The experts are examining a secondary effect of the "live virus" polio vaccine, as a way to prevent the Coronavirus transmission. The polio vaccine may not be effective for nearly the same length as a vaccine but when someone is injected with the "live virus" polio vaccine, their immunity has been extended to many viruses for about a month.
The first successful polio vaccine, developed by an American virologist, Dr. Jonas Salk used "inactivated" virus, particles of dead virus. When it was widely introduced in 1955, Dr. Albert Sabin, American-Polish researcher, was testing a vaccine using live but attenuated poliovirus. But in the U.S., where the Salk vaccine is already in use, healthcare experts were reluctant to take the perceived risk of conducting live-virus trials.
Sabin gave his three strains of attenuated virus to a married couple of virologists in Moscow, when it was erstwhile Soviet Union -- Dr. Mikhail Chumakov, founder of a polio research institute that now bears his name, and his wife Dr. Marina Voroshilova.
A live poliovirus vaccine test went underground, with healthcare experts in the Soviet Union, administering the vaccine to their own children during the trial process. Voroshilov administrated the vaccine to her own children and several nieces and nephews.in 1959 as countless lives were at stake.
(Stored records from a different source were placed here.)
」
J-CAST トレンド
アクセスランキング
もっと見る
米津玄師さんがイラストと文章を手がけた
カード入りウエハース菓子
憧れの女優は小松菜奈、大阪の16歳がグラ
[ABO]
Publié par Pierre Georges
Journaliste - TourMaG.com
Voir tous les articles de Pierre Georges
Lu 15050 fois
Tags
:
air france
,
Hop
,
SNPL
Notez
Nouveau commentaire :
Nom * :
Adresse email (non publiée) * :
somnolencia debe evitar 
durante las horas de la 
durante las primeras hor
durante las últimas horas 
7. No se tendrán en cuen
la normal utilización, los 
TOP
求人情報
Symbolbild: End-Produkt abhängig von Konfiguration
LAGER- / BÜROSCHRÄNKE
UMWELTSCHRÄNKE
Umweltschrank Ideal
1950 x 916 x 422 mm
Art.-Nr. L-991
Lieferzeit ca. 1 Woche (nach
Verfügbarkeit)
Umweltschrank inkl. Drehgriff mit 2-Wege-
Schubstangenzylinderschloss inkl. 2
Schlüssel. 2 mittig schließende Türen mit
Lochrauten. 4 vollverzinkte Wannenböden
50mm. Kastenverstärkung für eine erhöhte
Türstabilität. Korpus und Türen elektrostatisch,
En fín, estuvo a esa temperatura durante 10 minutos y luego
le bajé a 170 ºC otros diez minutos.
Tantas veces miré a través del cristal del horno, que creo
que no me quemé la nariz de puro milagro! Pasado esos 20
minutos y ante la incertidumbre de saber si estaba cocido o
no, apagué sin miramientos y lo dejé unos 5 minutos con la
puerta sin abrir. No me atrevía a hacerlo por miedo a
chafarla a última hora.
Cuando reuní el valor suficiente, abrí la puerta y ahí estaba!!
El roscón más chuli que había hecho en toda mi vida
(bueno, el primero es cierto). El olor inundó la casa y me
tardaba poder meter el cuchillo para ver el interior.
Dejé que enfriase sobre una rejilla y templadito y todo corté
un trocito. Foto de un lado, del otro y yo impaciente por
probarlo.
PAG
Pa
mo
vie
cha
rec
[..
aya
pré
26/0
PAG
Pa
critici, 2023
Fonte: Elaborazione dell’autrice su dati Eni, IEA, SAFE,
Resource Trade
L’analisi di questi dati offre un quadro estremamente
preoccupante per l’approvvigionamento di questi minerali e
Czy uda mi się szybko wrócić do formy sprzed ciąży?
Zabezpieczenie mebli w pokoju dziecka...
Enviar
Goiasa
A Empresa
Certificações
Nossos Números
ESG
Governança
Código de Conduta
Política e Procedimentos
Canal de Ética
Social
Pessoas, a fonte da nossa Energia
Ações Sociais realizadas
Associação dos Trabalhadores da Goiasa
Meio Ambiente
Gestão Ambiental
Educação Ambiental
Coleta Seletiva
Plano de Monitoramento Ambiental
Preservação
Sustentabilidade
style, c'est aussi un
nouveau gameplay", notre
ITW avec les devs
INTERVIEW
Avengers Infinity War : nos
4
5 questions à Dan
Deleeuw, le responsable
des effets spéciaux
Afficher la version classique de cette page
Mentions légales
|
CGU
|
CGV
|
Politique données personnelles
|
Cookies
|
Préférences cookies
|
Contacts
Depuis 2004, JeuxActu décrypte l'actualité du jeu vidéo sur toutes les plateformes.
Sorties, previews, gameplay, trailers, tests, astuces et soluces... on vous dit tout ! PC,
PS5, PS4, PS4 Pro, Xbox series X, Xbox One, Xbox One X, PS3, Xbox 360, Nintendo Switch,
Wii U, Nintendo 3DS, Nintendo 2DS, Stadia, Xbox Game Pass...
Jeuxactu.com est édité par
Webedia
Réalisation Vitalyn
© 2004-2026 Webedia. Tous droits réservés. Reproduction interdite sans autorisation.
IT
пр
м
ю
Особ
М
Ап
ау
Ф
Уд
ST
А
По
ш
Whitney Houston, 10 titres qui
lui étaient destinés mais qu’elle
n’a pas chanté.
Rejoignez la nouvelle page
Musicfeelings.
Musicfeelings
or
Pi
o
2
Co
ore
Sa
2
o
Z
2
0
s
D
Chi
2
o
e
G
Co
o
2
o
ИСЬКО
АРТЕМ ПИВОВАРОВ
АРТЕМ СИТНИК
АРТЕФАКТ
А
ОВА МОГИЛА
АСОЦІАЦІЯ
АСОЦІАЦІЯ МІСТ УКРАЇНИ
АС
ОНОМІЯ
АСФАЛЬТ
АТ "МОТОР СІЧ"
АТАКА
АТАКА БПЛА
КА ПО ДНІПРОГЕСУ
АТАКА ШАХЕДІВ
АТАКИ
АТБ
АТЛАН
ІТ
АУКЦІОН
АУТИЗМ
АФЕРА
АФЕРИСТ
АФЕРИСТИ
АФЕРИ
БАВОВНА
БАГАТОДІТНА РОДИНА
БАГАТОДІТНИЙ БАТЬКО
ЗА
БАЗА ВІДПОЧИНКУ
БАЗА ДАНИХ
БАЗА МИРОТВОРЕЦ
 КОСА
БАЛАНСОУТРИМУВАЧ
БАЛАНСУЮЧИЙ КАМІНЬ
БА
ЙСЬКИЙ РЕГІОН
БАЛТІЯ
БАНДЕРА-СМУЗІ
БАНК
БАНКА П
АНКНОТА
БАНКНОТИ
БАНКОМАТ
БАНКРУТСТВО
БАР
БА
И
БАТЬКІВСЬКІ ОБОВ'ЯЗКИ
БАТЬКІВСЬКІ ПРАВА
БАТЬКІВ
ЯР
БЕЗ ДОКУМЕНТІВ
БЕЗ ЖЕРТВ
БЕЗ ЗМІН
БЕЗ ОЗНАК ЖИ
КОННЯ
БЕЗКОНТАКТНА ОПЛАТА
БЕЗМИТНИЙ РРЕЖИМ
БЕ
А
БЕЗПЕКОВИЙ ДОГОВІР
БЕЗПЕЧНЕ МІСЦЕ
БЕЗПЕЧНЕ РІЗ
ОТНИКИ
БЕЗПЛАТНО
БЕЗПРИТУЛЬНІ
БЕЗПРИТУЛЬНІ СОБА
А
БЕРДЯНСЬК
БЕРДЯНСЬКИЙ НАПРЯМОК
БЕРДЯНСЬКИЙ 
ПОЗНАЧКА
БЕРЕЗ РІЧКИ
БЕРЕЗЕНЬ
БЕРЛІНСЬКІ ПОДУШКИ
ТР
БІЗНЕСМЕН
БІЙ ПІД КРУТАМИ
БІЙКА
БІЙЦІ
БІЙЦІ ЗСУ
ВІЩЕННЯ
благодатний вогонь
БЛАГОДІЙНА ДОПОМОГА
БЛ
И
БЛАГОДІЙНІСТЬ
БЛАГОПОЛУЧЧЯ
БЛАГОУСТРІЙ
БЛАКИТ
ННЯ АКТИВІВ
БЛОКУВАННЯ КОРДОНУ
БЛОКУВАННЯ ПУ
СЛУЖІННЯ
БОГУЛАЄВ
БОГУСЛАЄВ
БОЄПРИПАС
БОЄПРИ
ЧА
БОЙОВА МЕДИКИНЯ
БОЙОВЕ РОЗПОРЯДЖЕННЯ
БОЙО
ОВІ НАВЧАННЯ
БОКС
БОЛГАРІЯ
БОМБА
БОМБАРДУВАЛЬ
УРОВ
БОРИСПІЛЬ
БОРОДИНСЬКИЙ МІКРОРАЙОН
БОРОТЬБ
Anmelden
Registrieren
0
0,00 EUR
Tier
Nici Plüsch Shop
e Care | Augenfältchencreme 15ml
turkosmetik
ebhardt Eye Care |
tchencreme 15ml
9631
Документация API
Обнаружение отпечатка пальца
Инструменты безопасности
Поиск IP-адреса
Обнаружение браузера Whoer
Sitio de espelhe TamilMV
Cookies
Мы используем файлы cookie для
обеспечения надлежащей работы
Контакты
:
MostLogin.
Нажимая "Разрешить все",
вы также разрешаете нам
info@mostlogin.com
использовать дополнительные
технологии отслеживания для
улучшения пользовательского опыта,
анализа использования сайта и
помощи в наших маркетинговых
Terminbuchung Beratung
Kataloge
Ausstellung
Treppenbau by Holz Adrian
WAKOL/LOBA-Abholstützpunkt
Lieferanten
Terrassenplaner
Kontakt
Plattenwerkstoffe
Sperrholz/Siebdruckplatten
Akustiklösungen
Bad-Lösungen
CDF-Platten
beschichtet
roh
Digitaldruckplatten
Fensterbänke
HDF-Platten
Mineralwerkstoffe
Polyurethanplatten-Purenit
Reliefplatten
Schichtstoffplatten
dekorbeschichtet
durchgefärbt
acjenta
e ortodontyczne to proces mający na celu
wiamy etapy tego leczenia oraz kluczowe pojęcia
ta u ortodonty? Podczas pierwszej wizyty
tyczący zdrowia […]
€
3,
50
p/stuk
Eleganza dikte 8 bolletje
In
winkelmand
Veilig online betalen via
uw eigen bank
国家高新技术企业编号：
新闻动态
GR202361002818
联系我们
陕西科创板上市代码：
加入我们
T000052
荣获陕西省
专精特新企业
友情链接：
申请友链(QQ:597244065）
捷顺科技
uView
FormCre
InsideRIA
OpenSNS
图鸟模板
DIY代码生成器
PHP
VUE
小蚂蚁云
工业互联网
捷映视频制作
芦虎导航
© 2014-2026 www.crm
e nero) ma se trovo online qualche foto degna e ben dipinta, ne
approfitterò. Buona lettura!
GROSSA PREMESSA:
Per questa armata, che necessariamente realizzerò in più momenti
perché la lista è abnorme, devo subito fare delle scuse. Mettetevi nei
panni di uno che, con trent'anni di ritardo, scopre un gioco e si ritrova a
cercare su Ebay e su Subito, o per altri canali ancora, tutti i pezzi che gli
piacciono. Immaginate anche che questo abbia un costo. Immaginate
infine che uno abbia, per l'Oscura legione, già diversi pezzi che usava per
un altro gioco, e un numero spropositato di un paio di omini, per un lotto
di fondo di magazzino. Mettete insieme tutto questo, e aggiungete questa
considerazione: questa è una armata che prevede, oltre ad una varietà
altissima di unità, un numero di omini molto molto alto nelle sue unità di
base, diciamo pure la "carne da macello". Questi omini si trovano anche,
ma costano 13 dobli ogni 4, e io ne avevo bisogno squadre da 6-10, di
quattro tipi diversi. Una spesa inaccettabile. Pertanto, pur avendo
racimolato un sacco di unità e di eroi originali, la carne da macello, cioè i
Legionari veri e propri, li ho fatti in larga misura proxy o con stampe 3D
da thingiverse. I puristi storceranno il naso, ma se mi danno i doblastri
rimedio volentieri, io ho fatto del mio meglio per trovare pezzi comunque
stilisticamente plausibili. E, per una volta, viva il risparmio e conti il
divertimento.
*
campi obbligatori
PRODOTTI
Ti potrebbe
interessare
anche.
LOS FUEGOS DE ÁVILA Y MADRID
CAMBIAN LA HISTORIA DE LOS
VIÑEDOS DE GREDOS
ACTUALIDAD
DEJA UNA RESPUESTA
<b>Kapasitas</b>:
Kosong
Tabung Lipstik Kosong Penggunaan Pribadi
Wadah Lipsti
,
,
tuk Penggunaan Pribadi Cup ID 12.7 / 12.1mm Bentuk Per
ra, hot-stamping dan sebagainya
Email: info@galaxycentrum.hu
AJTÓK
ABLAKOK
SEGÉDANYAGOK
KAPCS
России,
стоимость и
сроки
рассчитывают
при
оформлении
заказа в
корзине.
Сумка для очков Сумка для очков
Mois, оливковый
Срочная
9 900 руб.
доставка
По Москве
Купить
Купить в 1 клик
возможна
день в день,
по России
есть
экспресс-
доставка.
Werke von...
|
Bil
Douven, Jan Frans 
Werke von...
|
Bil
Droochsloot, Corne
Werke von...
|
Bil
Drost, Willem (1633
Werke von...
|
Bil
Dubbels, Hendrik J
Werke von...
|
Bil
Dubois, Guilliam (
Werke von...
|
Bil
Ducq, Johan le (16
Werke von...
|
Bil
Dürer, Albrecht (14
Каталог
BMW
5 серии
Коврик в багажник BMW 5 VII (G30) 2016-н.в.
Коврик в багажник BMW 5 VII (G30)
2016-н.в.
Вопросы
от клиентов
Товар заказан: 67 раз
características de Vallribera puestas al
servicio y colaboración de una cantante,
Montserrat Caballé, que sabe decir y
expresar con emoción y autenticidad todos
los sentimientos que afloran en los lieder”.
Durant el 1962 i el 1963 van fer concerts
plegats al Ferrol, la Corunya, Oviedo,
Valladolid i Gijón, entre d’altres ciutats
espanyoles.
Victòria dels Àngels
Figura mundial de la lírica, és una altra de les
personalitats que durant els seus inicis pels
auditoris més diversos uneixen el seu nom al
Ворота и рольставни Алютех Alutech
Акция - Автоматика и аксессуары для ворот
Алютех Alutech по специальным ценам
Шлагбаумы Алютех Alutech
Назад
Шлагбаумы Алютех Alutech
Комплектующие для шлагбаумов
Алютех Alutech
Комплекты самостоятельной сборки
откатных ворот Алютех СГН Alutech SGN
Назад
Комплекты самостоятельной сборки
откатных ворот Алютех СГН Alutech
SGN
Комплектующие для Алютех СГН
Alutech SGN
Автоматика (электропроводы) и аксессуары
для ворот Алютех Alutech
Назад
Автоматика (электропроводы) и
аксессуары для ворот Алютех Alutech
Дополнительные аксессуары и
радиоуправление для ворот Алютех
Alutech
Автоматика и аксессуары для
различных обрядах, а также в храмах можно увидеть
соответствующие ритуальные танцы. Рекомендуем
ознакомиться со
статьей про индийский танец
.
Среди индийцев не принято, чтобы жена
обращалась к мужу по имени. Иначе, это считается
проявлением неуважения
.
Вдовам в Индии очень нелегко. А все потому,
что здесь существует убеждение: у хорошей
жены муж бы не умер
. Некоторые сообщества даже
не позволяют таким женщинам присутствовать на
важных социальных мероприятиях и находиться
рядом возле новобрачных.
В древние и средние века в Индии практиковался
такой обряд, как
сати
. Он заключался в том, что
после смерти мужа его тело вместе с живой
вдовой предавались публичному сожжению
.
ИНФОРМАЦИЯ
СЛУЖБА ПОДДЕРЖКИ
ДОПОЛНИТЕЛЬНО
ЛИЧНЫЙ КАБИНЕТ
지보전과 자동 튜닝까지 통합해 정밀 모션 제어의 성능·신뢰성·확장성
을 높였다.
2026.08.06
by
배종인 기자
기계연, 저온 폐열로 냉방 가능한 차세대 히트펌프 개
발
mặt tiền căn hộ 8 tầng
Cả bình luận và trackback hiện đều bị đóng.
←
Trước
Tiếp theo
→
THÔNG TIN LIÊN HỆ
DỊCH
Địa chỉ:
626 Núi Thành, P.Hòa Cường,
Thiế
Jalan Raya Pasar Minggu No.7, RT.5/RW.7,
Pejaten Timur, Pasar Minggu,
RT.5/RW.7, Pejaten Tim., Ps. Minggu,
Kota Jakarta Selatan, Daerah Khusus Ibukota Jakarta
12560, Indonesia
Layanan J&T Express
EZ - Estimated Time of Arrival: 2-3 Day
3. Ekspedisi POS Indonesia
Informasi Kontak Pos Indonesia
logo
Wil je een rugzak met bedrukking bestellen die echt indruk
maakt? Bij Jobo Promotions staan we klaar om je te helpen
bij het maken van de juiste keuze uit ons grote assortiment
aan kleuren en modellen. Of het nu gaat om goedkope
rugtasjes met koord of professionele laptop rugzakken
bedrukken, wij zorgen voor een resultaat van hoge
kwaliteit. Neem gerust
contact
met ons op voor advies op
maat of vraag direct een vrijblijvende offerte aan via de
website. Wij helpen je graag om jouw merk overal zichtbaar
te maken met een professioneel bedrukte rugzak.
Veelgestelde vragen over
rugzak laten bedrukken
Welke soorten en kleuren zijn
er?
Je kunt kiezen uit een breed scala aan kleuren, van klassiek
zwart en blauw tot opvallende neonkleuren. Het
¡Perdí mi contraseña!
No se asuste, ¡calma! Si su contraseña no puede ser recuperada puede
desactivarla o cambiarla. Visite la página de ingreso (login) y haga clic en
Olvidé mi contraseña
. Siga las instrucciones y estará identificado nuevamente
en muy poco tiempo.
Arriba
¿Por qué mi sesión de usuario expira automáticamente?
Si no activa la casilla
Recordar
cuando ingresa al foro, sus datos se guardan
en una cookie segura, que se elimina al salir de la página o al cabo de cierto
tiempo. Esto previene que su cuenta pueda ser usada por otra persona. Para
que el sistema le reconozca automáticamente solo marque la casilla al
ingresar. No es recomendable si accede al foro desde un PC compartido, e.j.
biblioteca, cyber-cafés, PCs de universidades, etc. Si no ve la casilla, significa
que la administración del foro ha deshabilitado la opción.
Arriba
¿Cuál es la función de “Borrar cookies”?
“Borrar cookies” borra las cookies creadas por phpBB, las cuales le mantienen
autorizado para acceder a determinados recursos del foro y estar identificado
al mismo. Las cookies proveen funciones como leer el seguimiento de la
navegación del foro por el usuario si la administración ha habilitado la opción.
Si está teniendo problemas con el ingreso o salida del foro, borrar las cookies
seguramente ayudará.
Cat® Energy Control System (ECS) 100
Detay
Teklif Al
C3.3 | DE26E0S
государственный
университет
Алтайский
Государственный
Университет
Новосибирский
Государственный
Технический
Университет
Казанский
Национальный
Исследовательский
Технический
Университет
As reported by the New York Times the study in the Soviet Union extended to 320,000 people, from 1968 to 1975, and Voroshilova found that people injected with the live vaccine were less likely to die of the flu. Her theory said that the live vaccine stimulated the immune system into a more robust overall response for a month.
She found that the live polio vaccine had an unexpected benefit that may become relevant to the current pandemic. Today, the same vaccine has gained renewed attention from several researchers as a possible weapon against the new Coronavirus.
Billions of people had been given the polio vaccine, almost eradicating the disease. Only in extremely rare cases, the weakened virus used in the vaccine mutated into a more dangerous form, causing polio and infecting other people. The risk of paralysis is estimated at one in over two million vaccinations.
Because of these reasons, public health organizations say that once a region eliminates naturally occurring polio, it must stop the routine use of the oral vaccine, as it happened in the U.S. 20 years ago.
The National Institute of Allergy and Infectious Diseases (NIAID) delayed a study designed by Dr Robert Gallo's Institute of Human Virology at the University of Maryland School of Medicine, the Cleveland Clinic, the University of Buffalo and Roswell Park Comprehensive Cancer Center to test the effectiveness of live polio vaccine against the SARS-CoV-2 using health care workers as subjects.
NIAID found some safety concerns, including the chance of live poliovirus making its way into water supplies and infecting others, according to the healthcare experts familiar with the study.
But apart from the U.S., other countries are moving ahead with the trials of the polio vaccine. The trials have already begun in Russia and are planned in Iran and West Africa's Guinea-Bissau. A specific vaccine for the COVID-19 would be the one that trains the immune system to target that virus specifically. Currently, over 125 vaccine candidates are under development around the world.